A Hole in the Ground
Walking through the woods of Hampstead, New Hampshire we found an old mine quietly marking time. A modest hole in the ground, really, with scattered bits of Mica all around. To call it a mine seems a bit of a stretch when compared to the big mining operations elsewhere in the world. But it called to me, knowing I’d been looking for it, and seemed to sparkle in the sun for the attention.
Mica is also known as Isinglass. From a resource perspective, Mica is sheet silicates used in everything from glass making to fashion to a key ingredient in gypsum. It has some heat-resistant qualities and is non-conductive, which makes it useful. But it’s very expensive to mine and labor intensive, so most of the mining now is done in India. For anyone complaining about their work, I’d point to Mica mining as one of many professions that might be a bit tougher.
In New Hampshire you see flakes of Mica everywhere but the meaningful sheets (or “books”) were harder to find. When they did find it, they’d root it out by blasting and drilling carefully around the sheets. Keeping the sheets intact was the labor-intensive trick.
There’s a semi-famous mine in Grafton called the Ruggle’s Mine, now closed, that used to be a tourist attraction.

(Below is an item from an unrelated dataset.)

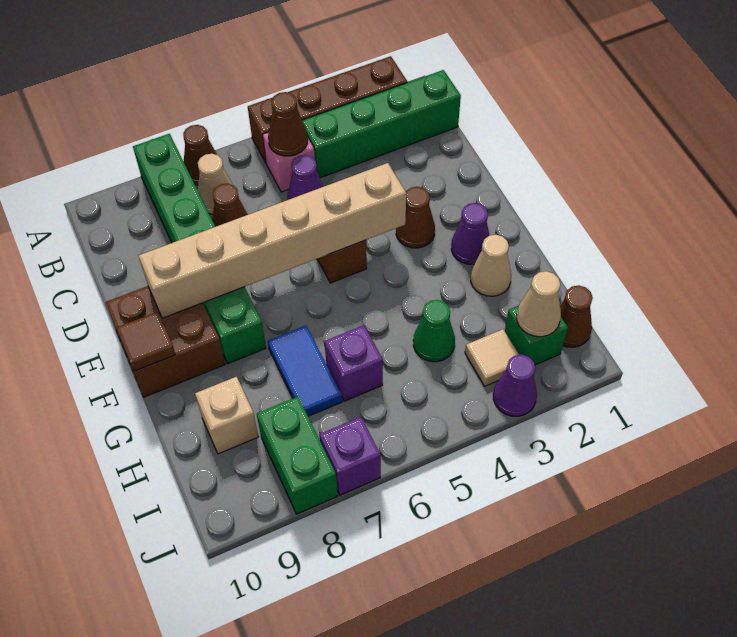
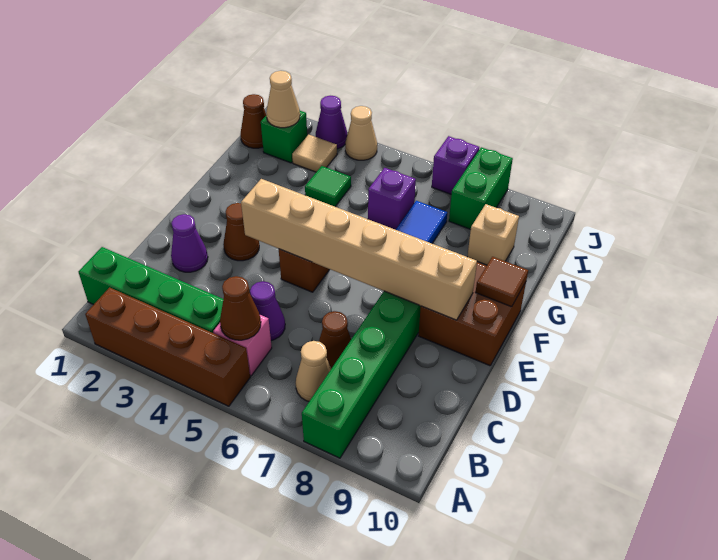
brown 1x1 cone [183,125,217,185] -> none
purple 1x1 cone [451,203,490,264] -> purple 1x1 cone moved to [171,214,208,272]
tan 1x1 cone [471,235,511,296] -> tan 1x1 cone moved to [345,106,377,160]
green 1x1 cone [413,300,455,362] -> green 1x1 tile [305,166,351,207]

Visitors could carry out whatever rock that met their fancy. The mountain where it was mined was called Isinglass Mountain. You can find it on a topographical map but good luck finding that on the list of New Hampshire’s 1,786 mountains. Does a mountain lose prominence when people dig holes in it?
Back in the woods, I wondered about this old hole in the ground, once a Mica mine, now a landing place for leaves and pine cones. There’s little history around it, probably because it really isn’t any bigger than a cellar hole. But it’s in my nature to wonder about such things. Not so much for the hole but the people who labored in it. I imagine they’re buried somewhere in town, filling their own holes in the ground. What was their story?
Holes in the ground aren’t nearly as flashy as waterfalls and mountaintops. I can’t blame anyone who skimmed the first paragraph of this post and thought, “not for me”. But there’s a story there in the ground, marking time like the rest of us. And I wonder, what would it take to dig it out? For without a story it’s just another hole in the ground.
Interesting history. All we have in our area are old foundations from when our country was young.